[Assigned task] Look through the data below and, wherever a line carries the word "Table", please copy that line.

------ Input data

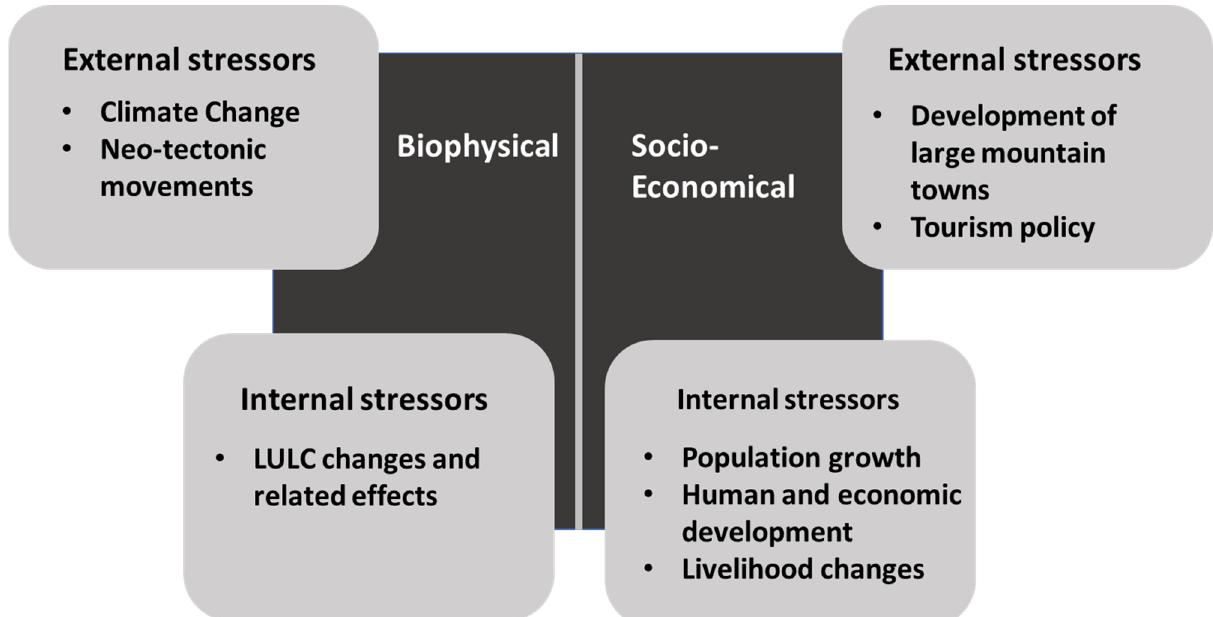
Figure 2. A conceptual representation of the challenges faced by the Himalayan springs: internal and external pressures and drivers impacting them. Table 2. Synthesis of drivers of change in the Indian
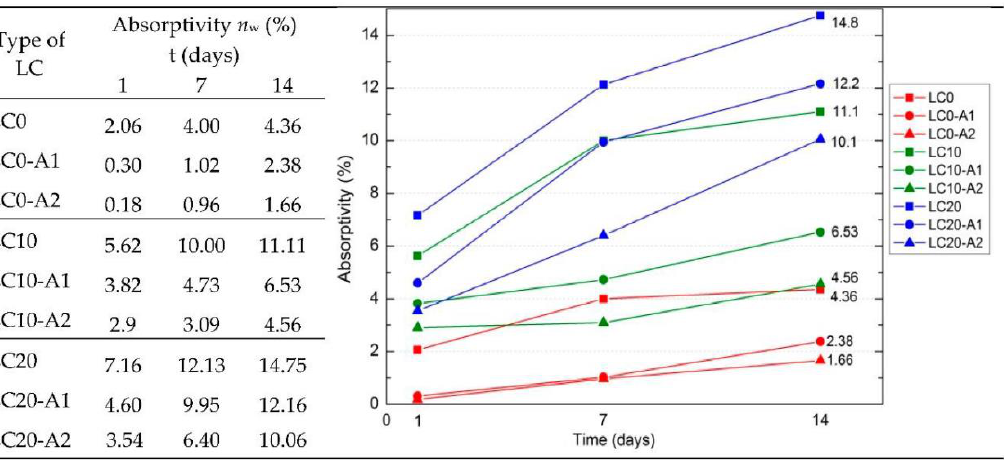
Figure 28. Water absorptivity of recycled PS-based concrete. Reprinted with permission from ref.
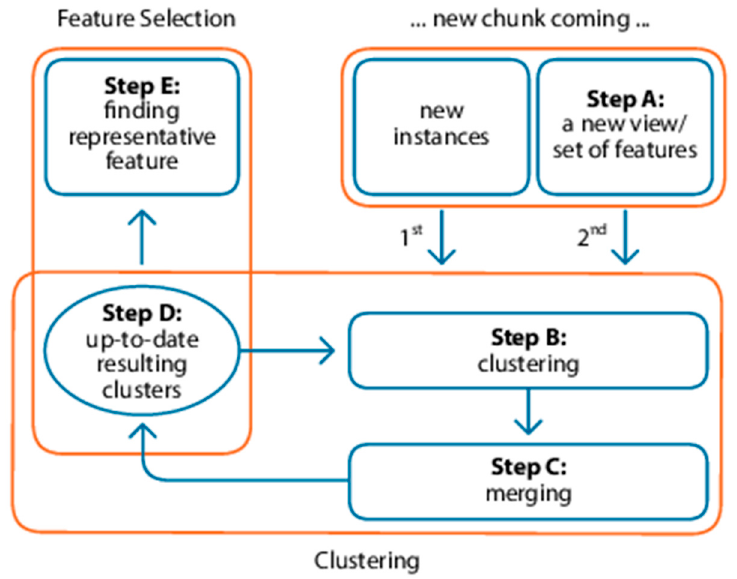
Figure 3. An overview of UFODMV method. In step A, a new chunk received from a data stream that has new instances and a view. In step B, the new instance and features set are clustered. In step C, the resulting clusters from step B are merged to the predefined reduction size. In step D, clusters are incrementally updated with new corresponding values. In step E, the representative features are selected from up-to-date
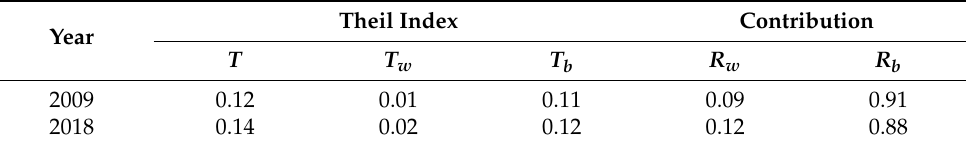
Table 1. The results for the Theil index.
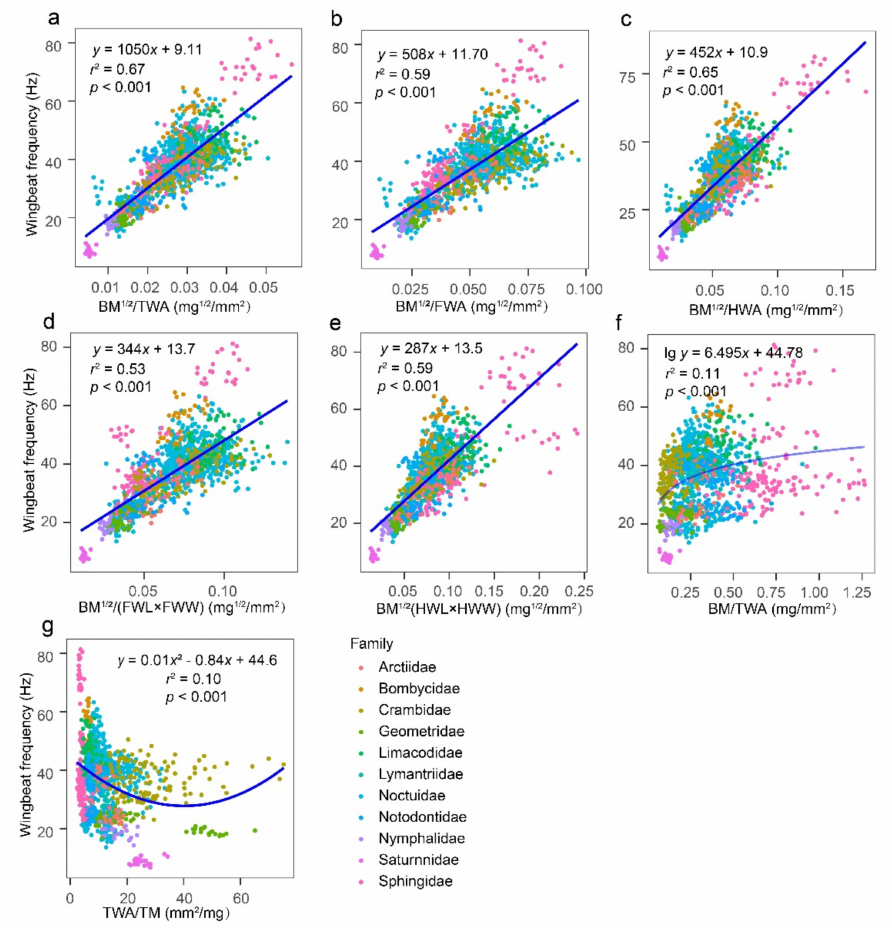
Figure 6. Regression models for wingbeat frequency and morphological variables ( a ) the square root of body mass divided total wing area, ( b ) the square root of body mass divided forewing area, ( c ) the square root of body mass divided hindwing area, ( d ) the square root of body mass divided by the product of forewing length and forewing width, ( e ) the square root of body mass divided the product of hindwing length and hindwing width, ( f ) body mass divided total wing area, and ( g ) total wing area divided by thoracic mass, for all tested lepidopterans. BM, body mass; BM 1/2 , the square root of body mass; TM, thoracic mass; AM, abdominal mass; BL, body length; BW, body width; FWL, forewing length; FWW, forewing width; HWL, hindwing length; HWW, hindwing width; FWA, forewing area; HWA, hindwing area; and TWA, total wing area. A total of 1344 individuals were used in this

------------
------ Input data

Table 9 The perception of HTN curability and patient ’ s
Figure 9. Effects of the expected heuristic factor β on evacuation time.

------------

[Completed task]
Figure 2. A conceptual representation of the challenges faced by the Himalayan springs: internal and external pressures and drivers impacting them. Table 2. Synthesis of drivers of change in the Indian
Table 1. The results for the Theil index.
Table 9 The perception of HTN curability and patient ’ s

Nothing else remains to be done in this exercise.